### What you need to do
Scan the records below for the string "lines" and return every line where it appears.
Top of Input data
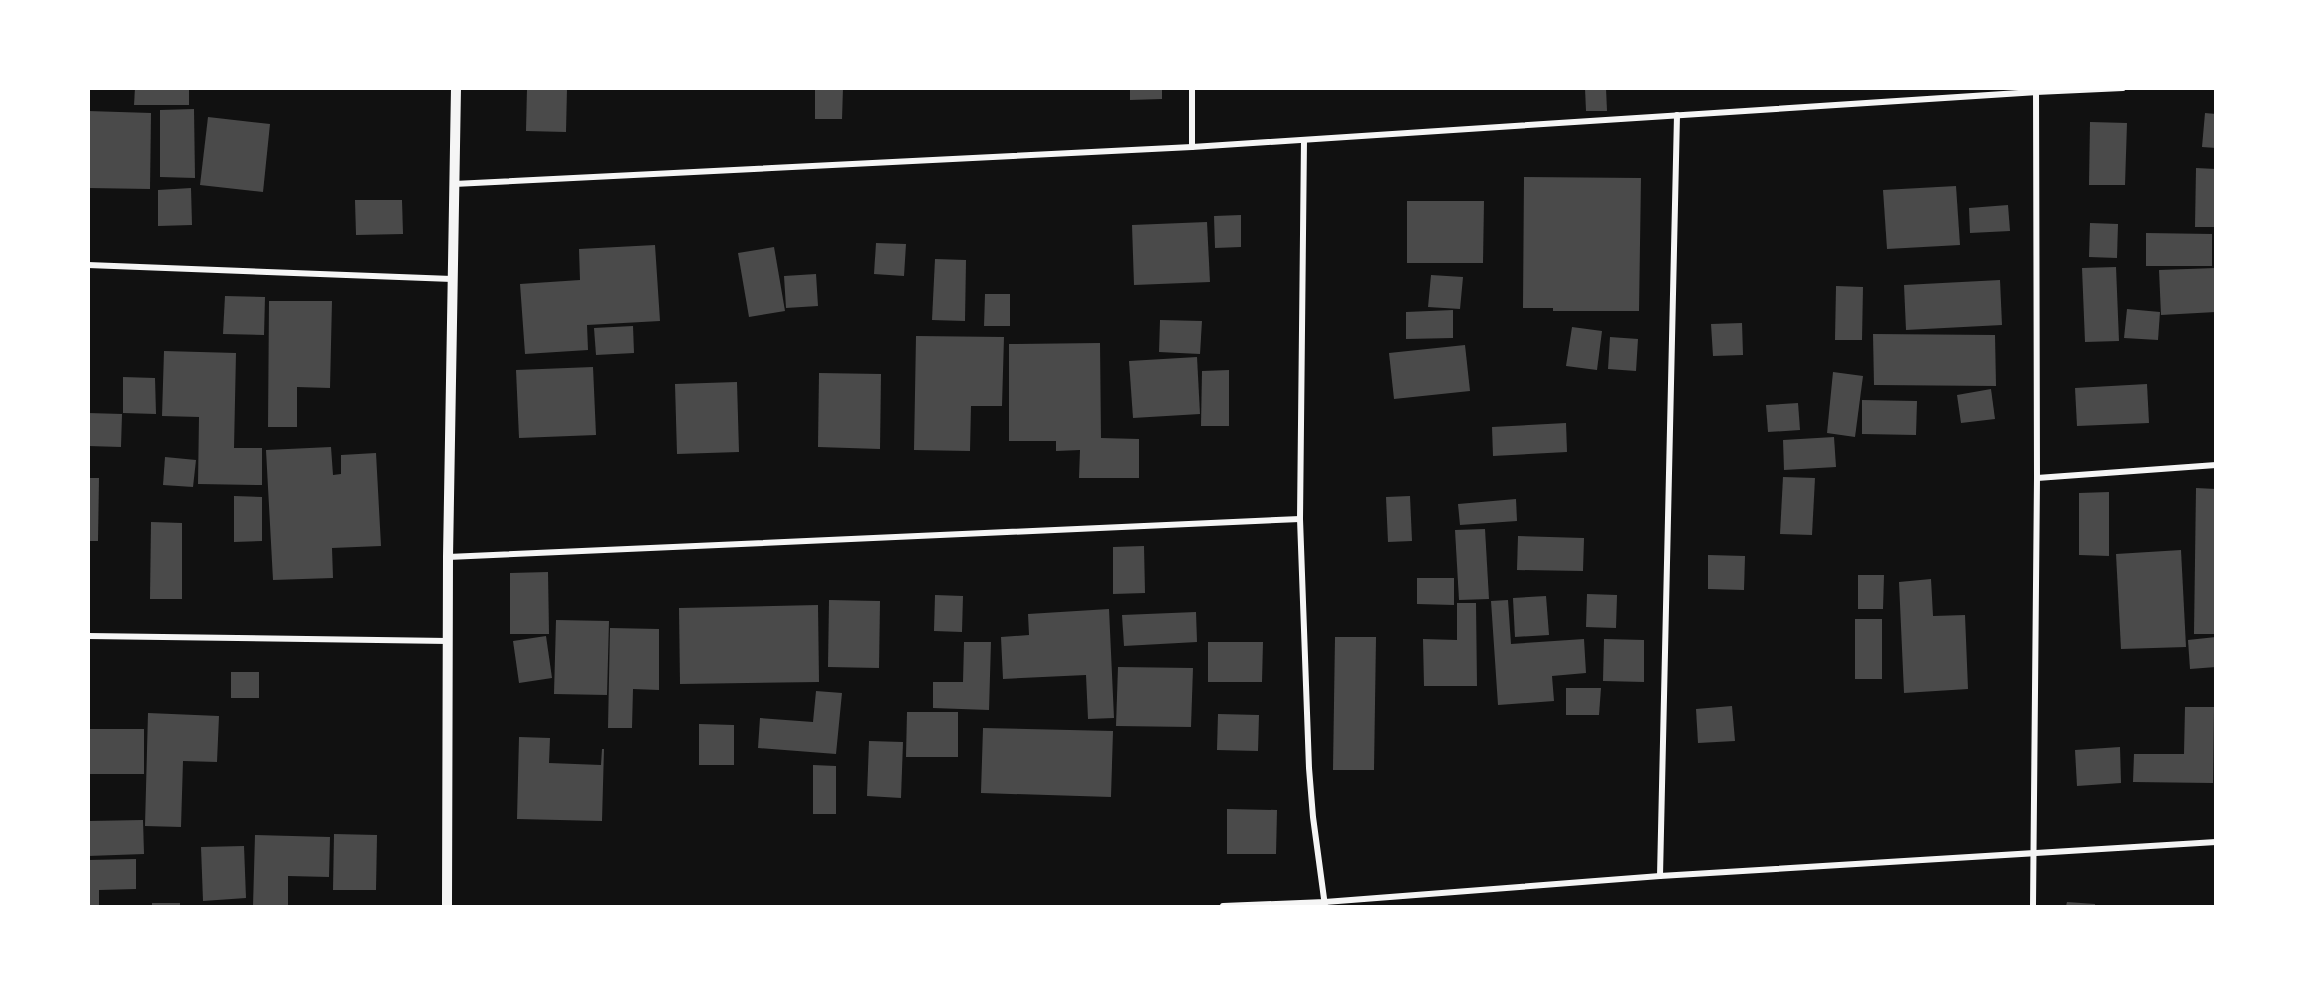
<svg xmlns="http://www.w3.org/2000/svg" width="2304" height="995" font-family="'Libre Baskerville',serif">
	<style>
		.building { fill: #4a4a4a }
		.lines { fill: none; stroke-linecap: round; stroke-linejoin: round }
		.minor { stroke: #f5f5f5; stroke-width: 6 }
		.tertiary { stroke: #f5f5f5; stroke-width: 10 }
	</style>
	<rect width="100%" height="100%" fill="#111"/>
	<!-- building -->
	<g class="building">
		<path d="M135 88H189V105H134Z"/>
		<path d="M527 88H567L566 132 526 131Z"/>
		<path d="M815 88H843L842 119H815Z"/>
		<path d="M1130 88H1162V99L1130 100Z"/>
		<path d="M1585 88H1606L1607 111H1586Z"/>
		<path d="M194 109 195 178 160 177V110Z"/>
		<path d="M88 111 151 113 150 189 88 188Z"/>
		<path d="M2205 113 2216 114V148L2202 147Z"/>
		<path d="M208 117 270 124 263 192 200 185Z"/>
		<path d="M2090 122 2127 123 2125 185H2089Z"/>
		<path d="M2196 168 2216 169V227H2195Z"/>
		<path d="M1524 177 1641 178 1639 311H1553V308H1523Z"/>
		<path d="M1956 186 1960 245 1887 249 1883 190Z"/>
		<path d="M191 188 192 225 158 226V190Z"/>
		<path d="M355 200H402L403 234 356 235Z"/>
		<path d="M1407 201H1484L1483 263H1407Z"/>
		<path d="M2008 205 2010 231 1970 233 1969 208Z"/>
		<path d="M1241 215V247L1215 248 1214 216Z"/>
		<path d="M1207 222 1210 282 1134 285 1132 225Z"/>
		<path d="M2090 223 2118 224 2117 258 2089 257Z"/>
		<path d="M2146 233 2212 234V266H2146Z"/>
		<path d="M876 243 906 244 904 276 874 274Z"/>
		<path d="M655 245 660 321 587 325 588 350 525 354 520 284 580 280 579 249Z"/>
		<path d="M774 247 785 311 749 317 738 253Z"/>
		<path d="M935 259 966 260 965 321 932 320Z"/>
		<path d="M2116 267 2119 341 2085 342 2082 268Z"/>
		<path d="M2216 268V312L2161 315 2159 270Z"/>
		<path d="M816 274 818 306 786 308 784 276Z"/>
		<path d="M1431 275 1463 277 1460 309 1428 307Z"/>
		<path d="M2000 280 2002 325 1906 330 1904 285Z"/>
		<path d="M1836 286 1863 287 1862 340H1835Z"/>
		<path d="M985 294H1010V326H984Z"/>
		<path d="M225 296 265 297 264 335 223 334Z"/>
		<path d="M269 301H332L330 388 297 387V427H268Z"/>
		<path d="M2127 309 2160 312 2158 340 2124 338Z"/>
		<path d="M1453 310V338L1406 339V312Z"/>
		<path d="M1160 320 1202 321 1200 354 1159 352Z"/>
		<path d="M1742 323 1743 355 1713 356 1711 324Z"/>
		<path d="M633 326 634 353 596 355 594 328Z"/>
		<path d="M1572 327 1602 331 1597 370 1566 366Z"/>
		<path d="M1873 334 1995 335 1996 386 1874 385Z"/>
		<path d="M916 336 1004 337 1002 406H971L970 451 914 450Z"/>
		<path d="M1610 337 1638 339 1636 371 1608 369Z"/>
		<path d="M1100 343 1101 438 1139 439V478H1079L1080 450 1056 451V441H1009V344Z"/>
		<path d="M1465 345 1470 391 1394 399 1389 353Z"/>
		<path d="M164 351 236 353 234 448H262V485L198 484 199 417 162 416Z"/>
		<path d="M1197 357 1200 414 1133 418 1129 361Z"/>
		<path d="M593 367 596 435 519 438 516 370Z"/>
		<path d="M1229 370V426H1201L1202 371Z"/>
		<path d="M1833 372 1863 376 1855 437 1827 433Z"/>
		<path d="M819 373 881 374 880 449 818 447Z"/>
		<path d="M123 377 155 378 156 414 123 413Z"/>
		<path d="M737 382 739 452 677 454 675 384Z"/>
		<path d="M2147 384 2149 423 2077 426 2075 388Z"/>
		<path d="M1991 389 1995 419 1961 423 1957 395Z"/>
		<path d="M1862 400 1917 401 1916 435 1862 434Z"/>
		<path d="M1798 403 1800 430 1768 432 1766 405Z"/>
		<path d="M88 413 122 414 121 447 88 446Z"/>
		<path d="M1566 423 1567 452 1493 456 1492 427Z"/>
		<path d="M1834 437 1836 467 1784 470 1783 440Z"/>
		<path d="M331 447 333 475 341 474V455L376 453 381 546 332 548 333 578 273 580 266 450Z"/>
		<path d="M165 457 196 460 193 487 163 485Z"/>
		<path d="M1783 477 1815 478 1812 535 1780 534Z"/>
		<path d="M88 478H99L98 541H88Z"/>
		<path d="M2196 488 2216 489V634H2194Z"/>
		<path d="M2109 492V556L2079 555V493Z"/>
		<path d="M234 496 262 497V541L234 542Z"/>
		<path d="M1410 496 1412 541 1388 542 1386 497Z"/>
		<path d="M1516 499 1517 521 1460 525 1458 504Z"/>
		<path d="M151 522 182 523V599H150Z"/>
		<path d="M1485 529 1489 599 1459 600 1455 530Z"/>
		<path d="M1518 536 1584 538 1583 571 1517 570Z"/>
		<path d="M1144 546 1145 593 1113 594V547Z"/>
		<path d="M2181 550 2186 647 2121 649 2116 554Z"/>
		<path d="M1708 555 1745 556 1744 590 1708 589Z"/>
		<path d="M548 572 549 634H510V573Z"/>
		<path d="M1858 575H1884L1883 609H1858Z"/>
		<path d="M1417 578H1454V605L1417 604Z"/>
		<path d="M1931 579 1933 616 1965 615 1968 689 1904 693 1899 582Z"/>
		<path d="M1587 594 1617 595 1616 628 1586 627Z"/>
		<path d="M935 595 963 596 962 632 934 631Z"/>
		<path d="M1546 596 1549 635 1515 637 1513 598Z"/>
		<path d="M829 600 880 601 879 668 828 667Z"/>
		<path d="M1508 600 1511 644 1584 639 1586 673 1552 676 1554 701 1498 705 1491 601Z"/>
		<path d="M1457 603H1476L1477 686H1424L1423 639 1457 640Z"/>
		<path d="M818 605 819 682 680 684 679 608Z"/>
		<path d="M1109 609 1114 718 1088 719 1086 675 1003 679 1001 637 1029 635 1028 614Z"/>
		<path d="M1196 612 1197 642 1124 646 1122 615Z"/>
		<rect x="1855" y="619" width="27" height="60"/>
		<path d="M556 620 609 621 607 695 554 694Z"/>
		<path d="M610 628 659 629V690L633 689 632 728H608Z"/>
		<path d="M546 636 552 678 519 683 513 641Z"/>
		<path d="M1335 637H1376L1374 770H1333Z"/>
		<path d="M2216 637V667L2190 669 2188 640Z"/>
		<path d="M1604 639 1644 640V682L1603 681Z"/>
		<path d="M964 642H991L989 710 933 708V682H963Z"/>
		<path d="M1208 642H1263L1262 682H1208Z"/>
		<path d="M1118 667 1193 668 1191 727 1116 726Z"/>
		<rect x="231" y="672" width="28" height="26"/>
		<path d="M1566 688H1601L1599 715H1566Z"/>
		<path d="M816 691 842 693 836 754 758 748 760 718 813 722Z"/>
		<path d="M1732 706 1735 741 1698 743 1696 709Z"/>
		<path d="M2185 707H2214L2213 783 2133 782 2134 754H2184Z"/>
		<path d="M907 712H958V757H906Z"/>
		<path d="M148 713 219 716 217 762 183 761 181 827 145 826Z"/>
		<path d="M1218 714 1259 715 1258 751 1217 750Z"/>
		<path d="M699 724 734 725V765H699Z"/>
		<path d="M983 728 1113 731 1111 797 981 793Z"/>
		<rect x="88" y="729" width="56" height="45"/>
		<path d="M519 737 550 738 549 763 601 765 602 749H604L602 821 517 819Z"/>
		<path d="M869 741 903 742 901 798 867 796Z"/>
		<path d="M2120 747 2121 783 2077 786 2075 750Z"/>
		<path d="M813 765 836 766V814H813Z"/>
		<path d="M1227 809 1277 810 1276 854H1227Z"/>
		<path d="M143 820 144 854 88 856V821Z"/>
		<path d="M334 834 377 835 376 890H333Z"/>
		<path d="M255 835 330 837 329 877 288 876V906H253Z"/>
		<path d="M244 846 246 898 203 901 201 847Z"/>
		<path d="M136 859V889L99 890V906H88V860Z"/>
		<path d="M2067 902 2095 904V906H2066Z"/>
		<rect x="152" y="903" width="28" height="3"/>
	</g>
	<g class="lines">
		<!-- minor -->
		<g class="minor">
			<path d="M1304 140 1300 519 1309 768 1313 817 1325 906"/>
			<path d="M1192 147V88"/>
			<path d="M454 184 1192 147 2036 92 2123 88"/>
			<path d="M88 265 452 279"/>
			<path d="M2037 478 2216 465"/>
			<path d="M448 557 1300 519"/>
			<path d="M88 636 448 641"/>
			<path d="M1660 876 1677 115"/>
			<path d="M1223 906 1325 902 1660 876 2216 842"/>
			<path d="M2033 906 2037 478 2036 89"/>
		</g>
		<!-- tertiary -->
		<path class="tertiary" d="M447 906 448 557 456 88"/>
	</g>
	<!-- border -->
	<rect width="2304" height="995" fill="none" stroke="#ffffff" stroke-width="180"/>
</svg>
Bottom of Input data
### Solution for this problem
		.lines { fill: none; stroke-linecap: round; stroke-linejoin: round }
	<g class="lines">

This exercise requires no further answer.